On 2013-12-31 01:05, Sönke Ludwig wrote:
Also, the official first four goals of DDOC are:
1. It looks good as embedded documentation, not just after it is
extracted and processed.
It certainly does not. Just have a look at the top of std.algorithm or
std.uni. Hundreds of lines of Ddoc madness.
2. It's easy and natural to write, i.e. minimal reliance on <tags> and
other clumsy forms one would never see in a finished document.
Fails again. As soon as you need something more advanced than the
standard sections you need to use macros. The macros are just as tags,
just with a different syntax and name.
3. It does not repeat information that the compiler already knows from
parsing the code.
You sure need to do if you want good documentation. Take a look at
std.algorithm, it has over 300 lines of Ddoc code to create a symbol
table that Ddoc should be able to automatically generate.
4. It doesn't rely on embedded HTML, as such will impede extraction
and formatting for other purposes.

__ACTIVITY LIST__.
1. According to the post on the goals of DDOC, how many lines of Ddoc code does std.algorithm contain to create a symbol table?
2. Repeat the post on the goals of DDOC from "You sure need" to "to automatically generate.".
3. Carry on writing the post on the goals of DDOC, starting after its last sentence.

__RECORD EXCERPTS__.
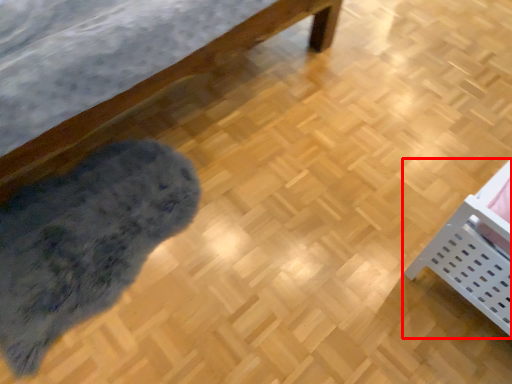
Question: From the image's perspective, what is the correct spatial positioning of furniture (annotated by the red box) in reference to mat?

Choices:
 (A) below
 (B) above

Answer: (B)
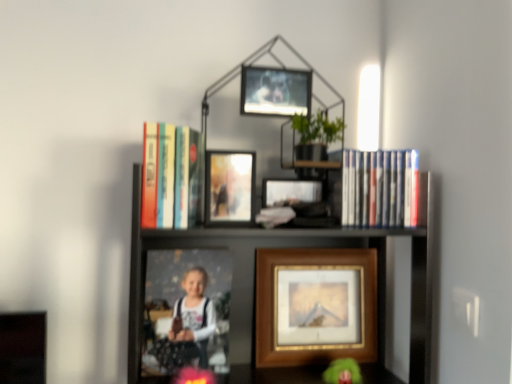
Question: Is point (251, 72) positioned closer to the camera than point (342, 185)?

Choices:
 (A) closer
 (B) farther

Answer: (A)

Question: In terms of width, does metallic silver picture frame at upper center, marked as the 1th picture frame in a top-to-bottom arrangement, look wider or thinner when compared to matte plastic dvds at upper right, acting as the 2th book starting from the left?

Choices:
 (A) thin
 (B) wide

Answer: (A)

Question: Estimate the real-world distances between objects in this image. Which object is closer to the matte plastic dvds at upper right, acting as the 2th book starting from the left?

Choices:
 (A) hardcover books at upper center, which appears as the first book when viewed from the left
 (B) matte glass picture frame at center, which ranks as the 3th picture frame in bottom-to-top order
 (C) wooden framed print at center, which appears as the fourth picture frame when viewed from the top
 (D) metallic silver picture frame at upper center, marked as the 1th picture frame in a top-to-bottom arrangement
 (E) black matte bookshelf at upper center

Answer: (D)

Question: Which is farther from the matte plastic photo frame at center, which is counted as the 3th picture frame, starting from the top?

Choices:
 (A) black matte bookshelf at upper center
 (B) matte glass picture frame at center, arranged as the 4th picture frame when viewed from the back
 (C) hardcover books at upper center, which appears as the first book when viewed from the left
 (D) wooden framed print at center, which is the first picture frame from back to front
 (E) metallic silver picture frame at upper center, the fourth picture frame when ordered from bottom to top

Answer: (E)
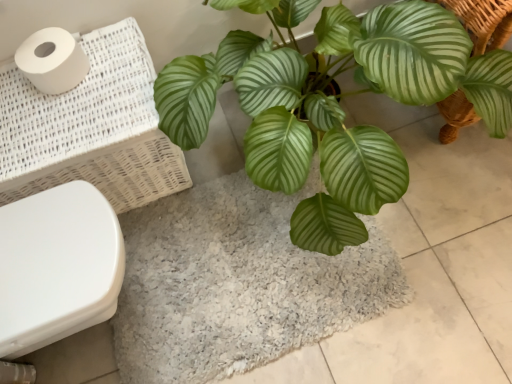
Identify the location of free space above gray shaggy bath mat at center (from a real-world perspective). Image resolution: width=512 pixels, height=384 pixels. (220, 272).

__NUMBERED RESPONSES__.
1. Over 300 lines.

2.
You sure need to do if you want good documentation. Take a look at
std.algorithm, it has over 300 lines of Ddoc code to create a symbol
table that Ddoc should be able to automatically generate.

3.
As far as I know this isn't very useful. For the other formats we use,
like PDF, it uses the HTML output as a base.
To me it looks like it failed on all four of these goals.
Using $(XREF), $(TABLE $(TR $(TD ...))), $(LINK a b) $(D ...) and so on
is nothing but markup. If we go that route, we could as well remove all
syntax, except for the macros:
$(SUMMARY ...)
$(SECTION See_Also
...
)
$(PARAMS
$(PARAM x ...)
$(PARAM y ...)
)
$(SECTION Example
$(CODEBLOCK
...
)
)
But you added the syntax for a reason back then (readability ...and
writability). And the same goes for the auto-detection of identifiers. I
think the only problem is that the default would have been better off
the other way around.
I completely agree.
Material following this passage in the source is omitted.